Monday, June 24, 2013

Window on Eurasia: Half of Capital Flight from Russia Leaving via Customs Union Countries

Paul Goble

            Staunton, June 24 – Russians have long been upset by the influx of Central Asia and Caucasian gastarbeiters, but now they have an additional reason to be worried about the impact of special relationships between their country and the former Soviet republics: half of the illegal capital flight from Russia is going via its customs union partners, Kazakhstan and Belarus.

            For the first time, the Russian Central Bank has published data on illegal capital flight abroad by means of illegal declarations of imports from the Customs Union countries.  It turns out, Oleg Gladunov writes on the “Svobodnaya pressa” portal, that the new figures are “worse than anyone expected” (   

            According to the bank, 10 billion US dollars of capital is leaving the Russian Federation covered by imaginary imports from Kazakhstan, and another 15 billion is leaving the country by the same means through Belarus, out of the total of 49 billion US dollars of capital flight from Russia in 2012.

            This method also means that Russian data have been overstating the amount of trade the existence of the Customs Union has produced and understated the collapse of that trade over the last several years, Vladislav Zhukovsky, an analyst at Rikom-Trust, told “Svobodnaya pressa,” noting that these declines are overshadowed by the declines in Russian foreign trade overall.

            But “if the worsening of Russia’s trade balance with countries of the far abroad can be explained by the crisis in Europe, the chronic inability of Russian bureaucrats to guarantee competitive advantages … on the post-Soviet space and to extract a profit [from its integration] is openly stupefying,” the analyst added.

            In this regard, Gladunov notes that “the extent of illegal financial operations with Customs Union countries is growing very rapidly.”  And that in turn means that “the noble goal of promoting trade and economic cooperation among the former fraternal republics has been undermined by the growth of criminal operations, as so often happens in Russia.”

            The way in which the Customs Union operates creates “favorable” conditions for this and has allowed those who want to send capital abroad the chance to do so by filing false reports that the money is going to pay for imports from these countries.  As there is no customs control at the borders of the Union, it is very difficult to check which declarations are true and which false.

            But it is quite possible to estimate the size of such flows, Gladunov says, pointing out that the Central Bank can do so by doing an analysis of trade flows.  Last year, when it carried out such a study, the Moscow bank dentified Belarus as a major channel of illegal capital flight; this year, it has added Kazakhstan to the list.

            Such estimates, however, rest on trade statistics and those in this case are highly suspect because they rely on the declarations of individual companies. At present, “only 50 percent” of them provide statistical reports about their operations.
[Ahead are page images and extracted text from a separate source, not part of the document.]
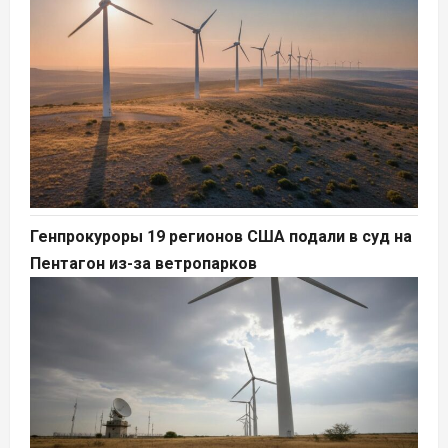
Генпрокуроры 19 регионов США подали в суд на
Пентагон из-за ветропарков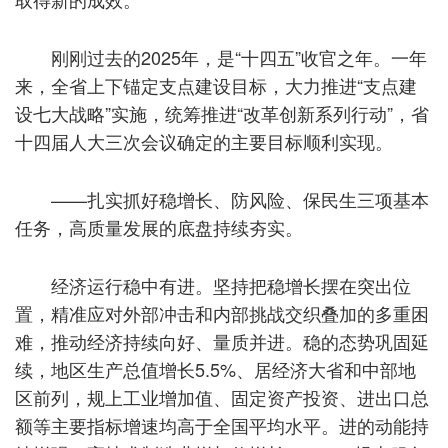
刚刚过去的2025年，是“十四五”收官之年。一年
来，全省上下锚定支点建设目标，大力推进“支点建
设七大战略”实施，统筹推进“改革创新系列行动”，省
十四届人大三次会议确定的主要目标顺利实现。
——扎实抓好稳增长、防风险、保民生三项基本
任务，高质量发展的底盘持续夯实。
经济运行稳中有进。坚持把稳增长摆在突出位
置，精准应对外部冲击和内部挑战交织叠加的多重困
难，推动经济持续向好、量质并进。稳的态势巩固延
续，地区生产总值增长5.5%、居经济大省和中部地
区前列，规上工业增加值、固定资产投资、进出口总
额等主要指标增速均高于全国平均水平。进的动能持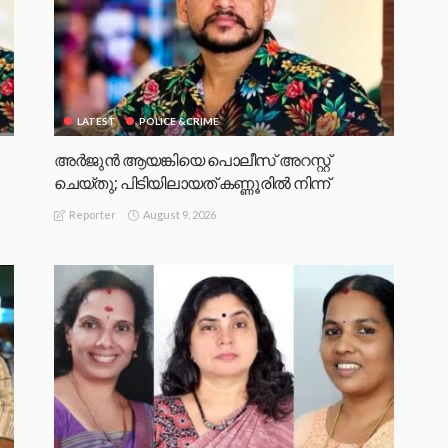
LATEST
POLICE &CRIME
അർജുൻ ആയങ്കിയെ പൊലീസ് അറസ്റ്റ്
ചെയ്‌തു; പിടിയിലായത് കണ്ണൂരിൽ നിന്ന്
August 9, 2026
Reporter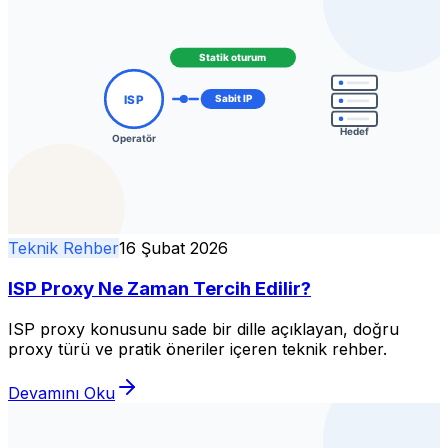
Teknik Rehber
16 Şubat 2026
ISP Proxy Ne Zaman Tercih Edilir?
ISP proxy konusunu sade bir dille açıklayan, doğru
proxy türü ve pratik öneriler içeren teknik rehber.
Devamını Oku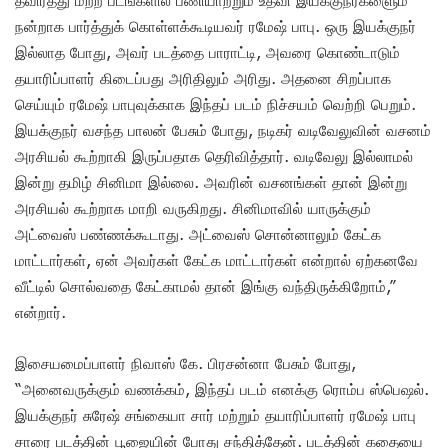
தவிர்த்து மற்ற படங்களில் பணியாற்றும் உதவி இயக்குநர்களைும்
நன்றாக பார்த்துக் கொள்ளக்கூடியவர் ரமேஷ் பாபு. ஒரு இயக்குநர்
இல்லாத போது, அவர் படத்தை பாராட்டி, அவரை கொண்டாடும்
தயாரிப்பாளர் கிடைப்பது அரிதிலும் அரிது. அதனை சிறப்பாக
செய்யும் ரமேஷ் பாபுவுக்காக இந்தப் படம் நிச்சயம் வெற்றி பெறும்.
இயக்குநர் வசந்த பாலன் பேசும் போது, நடிகர் வடிவேலுவின் வசனம்
அரசியல் கூற்றாகி இருப்பதாக தெரிவித்தார். வடிவேலு இல்லாமல்
இன்று தமிழ் சினிமா இல்லை. அவரின் வசனங்கள் தான் இன்று
அரசியல் கூற்றாக மாறி வருகிறது. சினிமாவில் யாருக்கும்
அட்வைஸ் பண்ணக்கூடாது. அட்வைஸ் சொன்னாலும் கேட்க
மாட்டார்கள், ஏன் அவர்கள் கேட்க மாட்டார்கள் என்றால் ஏற்கனவே
வீட்டில் சொல்வதை கேட்காமல் தான் இங்கு வந்திருக்கிறோம்,”
என்றார்.
இசையமைப்பாளர் நிவாஸ் கே. பிரசன்னா பேசும் போது,
“அனைவருக்கும் வணக்கம், இந்தப் படம் எனக்கு ரொம்ப ஸ்பெஷல்.
இயக்குநர் சுரேஷ் சங்கையா சார் மற்றும் தயாரிப்பாளர் ரமேஷ் பாபு
சாரை படத்தின் பூஜையின் போது சந்தித்தேன். படத்தின் கதையை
And thus, “it is practically impossible” to specify what is moving and in which directions between and among these countries.
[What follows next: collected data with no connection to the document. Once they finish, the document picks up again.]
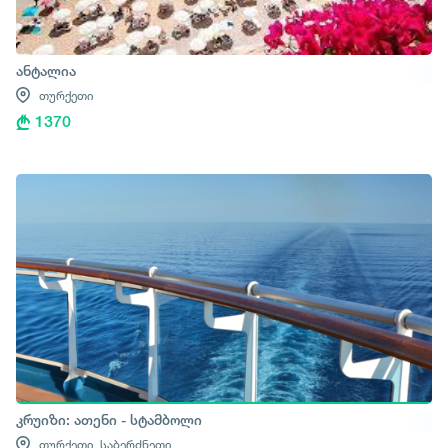
ანტალია
თურქეთი
1370
კრუიზი: ათენი - სტამბოლი
თურქეთი,
საბერძნეთი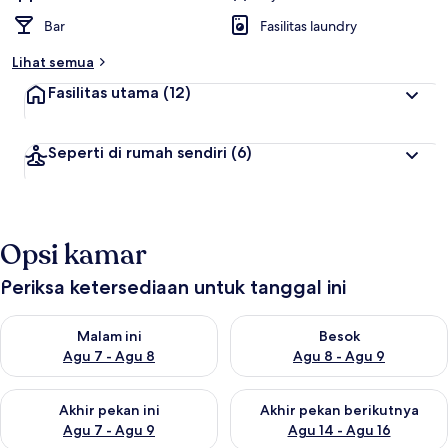
Bar
Fasilitas laundry
Lihat semua
Fasilitas utama
(12)
Seperti di rumah sendiri
(6)
Opsi kamar
Periksa ketersediaan untuk tanggal ini
Periksa ketersediaan untuk malam ini Agu 7 - Agu 8
Periksa ketersediaan untuk be
Malam ini
Besok
Agu 7 - Agu 8
Agu 8 - Agu 9
Periksa ketersediaan untuk akhir pekan ini Agu 7 - Agu 9
Periksa ketersediaan untuk ak
Akhir pekan ini
Akhir pekan berikutnya
Agu 7 - Agu 9
Agu 14 - Agu 16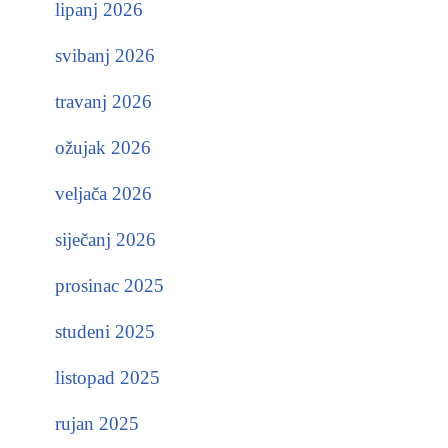
lipanj 2026
svibanj 2026
travanj 2026
ožujak 2026
veljača 2026
siječanj 2026
prosinac 2025
studeni 2025
listopad 2025
rujan 2025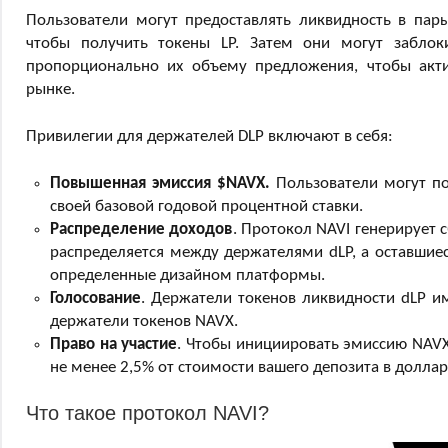
Пользователи могут предоставлять ликвидность в пар
чтобы получить токены LP. Затем они могут забло
пропорционально их объему предложения, чтобы акт
рынке.
Привилегии для держателей DLP включают в себя:
Повышенная эмиссия $NAVX.
Пользователи могут по
своей базовой годовой процентной ставки.
Распределение доходов
. Протокол NAVI генерирует 
распределяется между держателями dLP, а оставшиес
определенные дизайном платформы.
Голосование
. Держатели токенов ликвидности dLP и
держатели токенов NAVX.
Право на участие
. Чтобы инициировать эмиссию NAVX
не менее 2,5% от стоимости вашего депозита в доллар
Что такое протокол NAVI?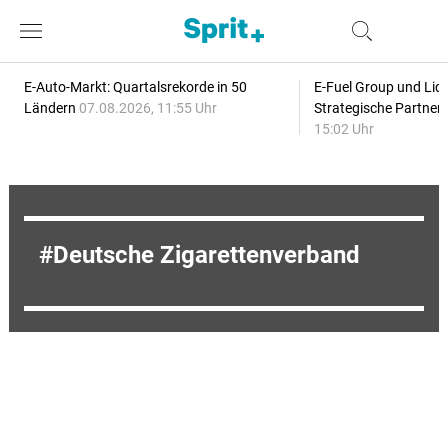
E-Auto-Markt: Quartalsrekorde in 50
E-Fuel Group und Liqu
Ländern
07.08.2026, 11:55 Uhr
Strategische Partner
15:02 Uhr
Deutsche Zigarettenverband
            To try to improve the situation, the Russian Central Bank has asked banks that handle such transfers of money to gather more information from the companies involved, but experts say, Gladunov continues, that the companies and banks are likely to be reluctant to do so, even more in the case of Kazakhstan than in that of Belarus.

            The Belarus National Bank at least has a data base on goods and financial transfers; Kazakhstan does not, “and to test the genuineness of documents by which goods are exported will be anything but simple.” Russian banks are likely to point to that and decide not to follow the recommendations of the Russian Central Bank.

            Given all this, many Russians are likely to see cooperation with the former Soviet republics as ever less attractive and to resist efforts by the Kremlin to promote tighter integration. That could mean that the current push in Russia to establish visa requirements for Central Asians may soon be followed by one to restrict economic and financial ties as well.

                And that in turn means that once again the Russian Federation, for all that its leaders talk about promoting the re-integration of the post-Soviet space, may in fact find themselves driven to take steps that not only will block greater integration in the future but walk back some of the moves that Moscow has made in that direction over the last decade.